“We each live an extraordinary and improbable life.”
Derren Brown
What? you may be thinking. Hasn’t The English Student already reviewed Fear and Faith? Is she going mad?
The answer, Constant Reader, is no. Or, at least, no more than I was already. Fear and Faith is actually a two-parter. Last week was “Fear”; this week is “Faith”. I’ve no idea why the two shows were lumped together like this; Brown’s explanation that religion is the biggest placebo of all (given that last week’s show was dedicated to demonstrating the placebo effect) seems somewhat contrived. But then, what do I know?
This week, the inimitable Derren Brown goes on a crusade against religion.
(Geddit? A crusade…against religion? No? Note to self: do not try any more obscure historical jokes.)
OK, that’s possibly a slight exaggeration. But only a slight one. Brown’s objective is to explain religious experience using psychology. A formidable undertaking for a 45-minute programme, you might think. But, by means of a series of demonstrations (many of them adapted from bona fide scientists’ work) Brown has a pretty good stab at it. There is the buzzer experiment, which involves one of those electrified-wire games that makes a noise when you touch the wire with a loop…in fact, I’m just going to put a picture up.
That’s much better. Anyway, the experimentees got left alone with it and told to record the number of mistakes they made. Three out of four lied. But when another group doing the same thing were told that one of the chairs in the room was possessed, no-one lied, despite the fact that none of them believed the chair was actually haunted. This is used as evidence that we are “hard-wired” to believe. Fairly convincing.
And then there was the peppermint test. Ah, yes, the peppermint test. Brown told his viewers (including me) that playing a very low sound makes you smell peppermint, and that doing such things as closing windows, turning up the bass on the TV, etc., would enhance this effect. So I, and probably about a million other people, went through this rigamarole, hoping to smell peppermint (because there’s nothing like audience participation). In other words, we all forgot Rule One.
Rule One: Derren Brown lies.
There was no bass sound. If you smelt peppermint, you were suggesting it to yourself. I did not smell peppermint. At first, this disappointed me, but then it occurred to me that it was probably a good thing. I am not so easily manipulated! Mwahahaha!
Anyway. What did I think of the programme?

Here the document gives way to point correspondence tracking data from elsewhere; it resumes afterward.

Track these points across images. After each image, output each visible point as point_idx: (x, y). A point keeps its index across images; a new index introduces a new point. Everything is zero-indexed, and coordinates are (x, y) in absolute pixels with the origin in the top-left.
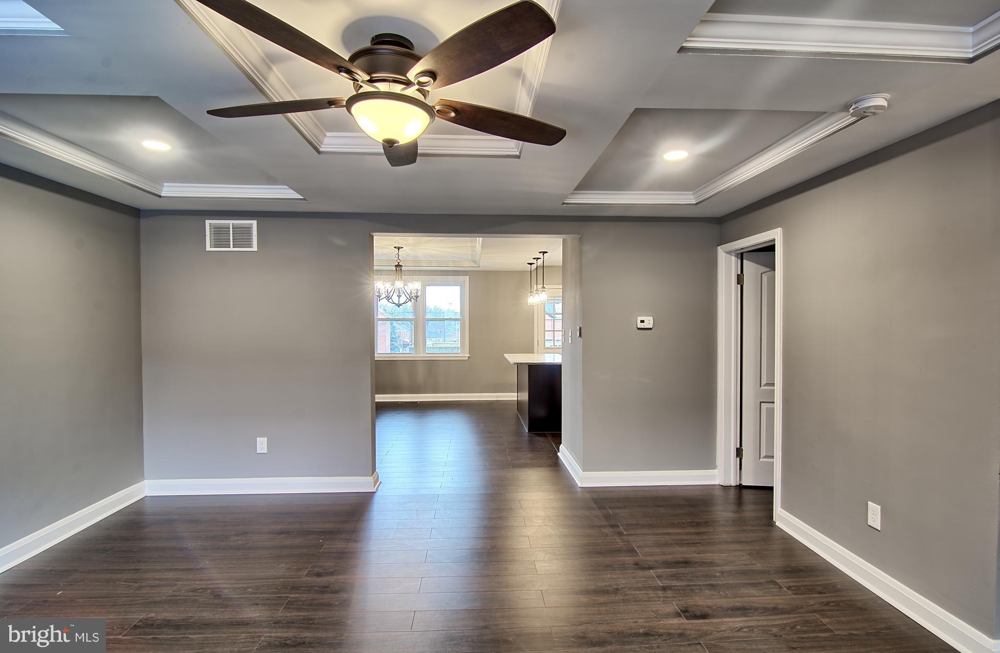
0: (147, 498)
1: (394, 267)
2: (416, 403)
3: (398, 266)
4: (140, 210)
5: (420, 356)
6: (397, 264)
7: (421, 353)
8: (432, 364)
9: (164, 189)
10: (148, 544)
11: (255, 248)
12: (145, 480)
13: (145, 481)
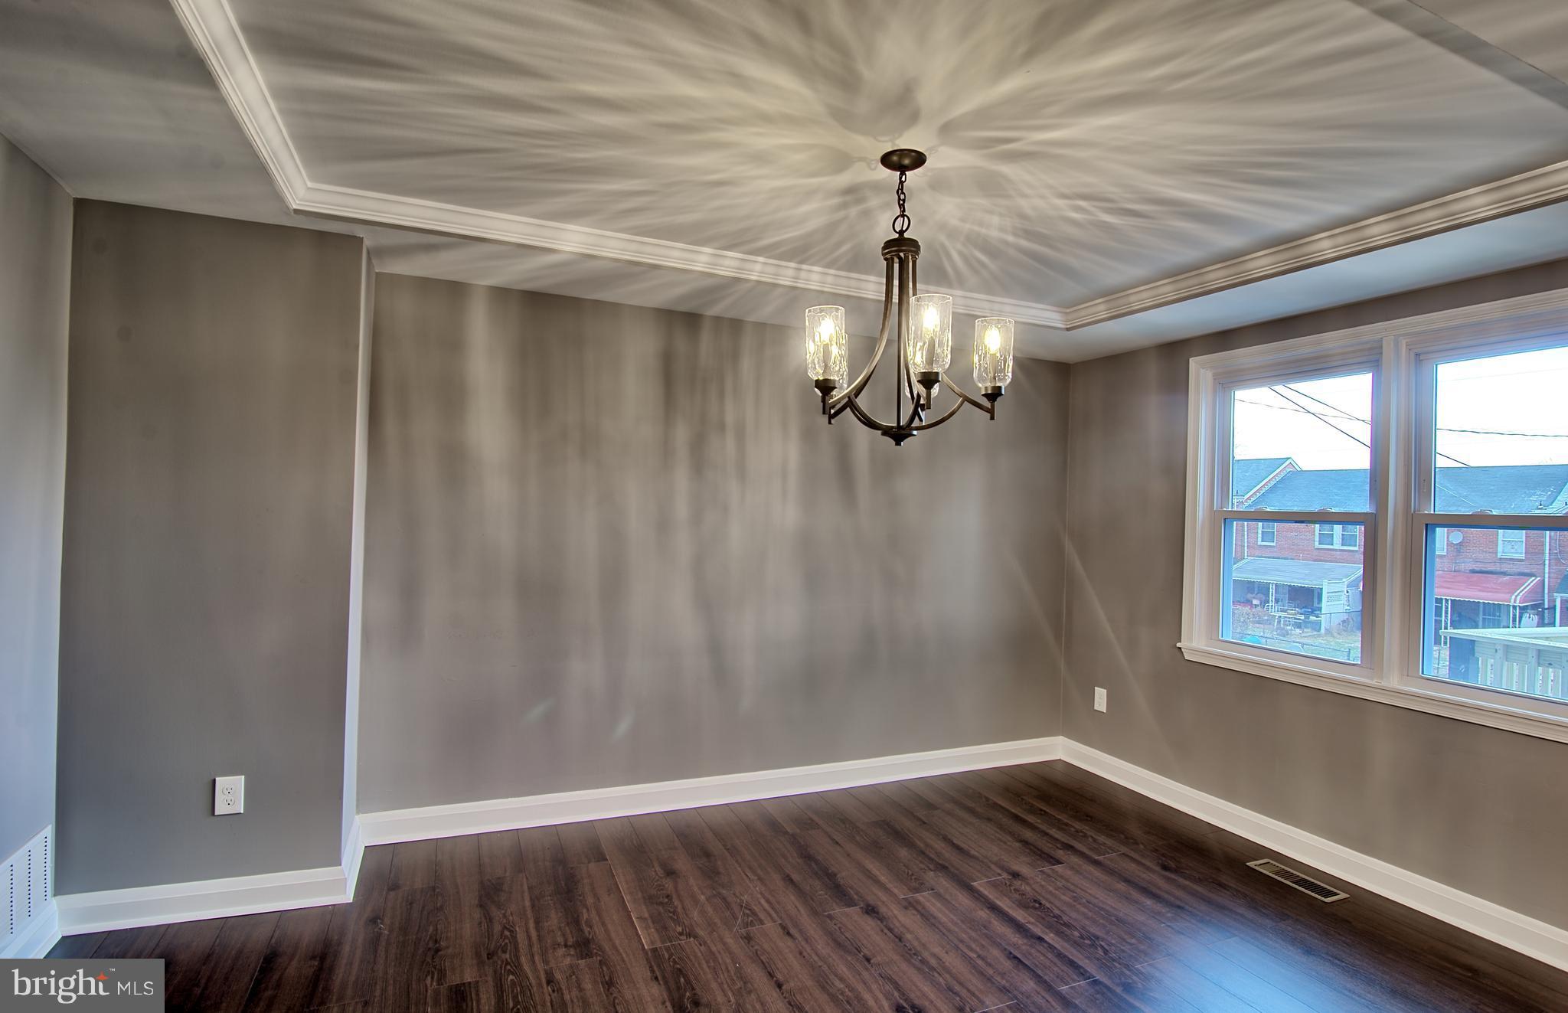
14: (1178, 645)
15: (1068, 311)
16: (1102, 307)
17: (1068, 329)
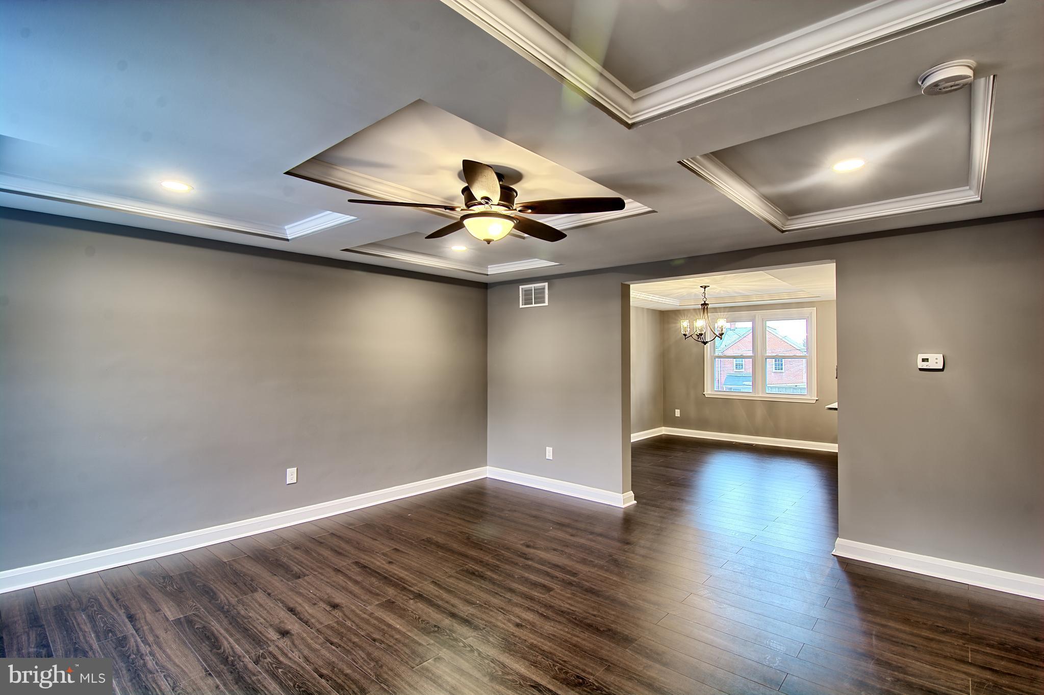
0: (487, 479)
1: (700, 306)
2: (751, 445)
3: (705, 304)
4: (487, 284)
5: (760, 395)
6: (703, 302)
7: (760, 393)
8: (771, 405)
9: (489, 269)
10: (488, 510)
11: (546, 304)
12: (486, 465)
13: (488, 467)
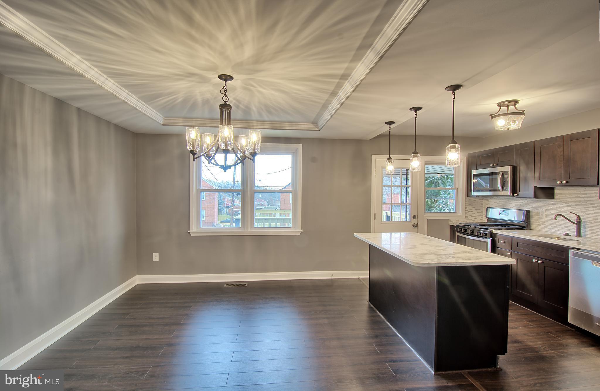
14: (189, 232)
15: (166, 119)
16: (181, 121)
17: (163, 125)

It was good. Better than last week’s, because it involved more “headology” (Terry Pratchett, Wyrd Sisters, if you want to understand this reference), which is the real reason I watch Derren Brown. The popular-science line did annoy me a little, because it occasionally seems dumbed-down – there’s a highly condescending cartoon about Why Altruism Was A Good Idea Evolutionarily that never actually seems to explain why altruism was a good idea evolutionarily. (Is that even a word?) But – thank God – there were none of those endlessly repetitive “recaps for viewers who’ve just joined us” which are a bore to watch and, combined with the adverts, mean that out of 45 minutes of TV you’re only seeing maybe half an hour of new content. And I do love Derren Brown. He’s like a real-life Sherlock.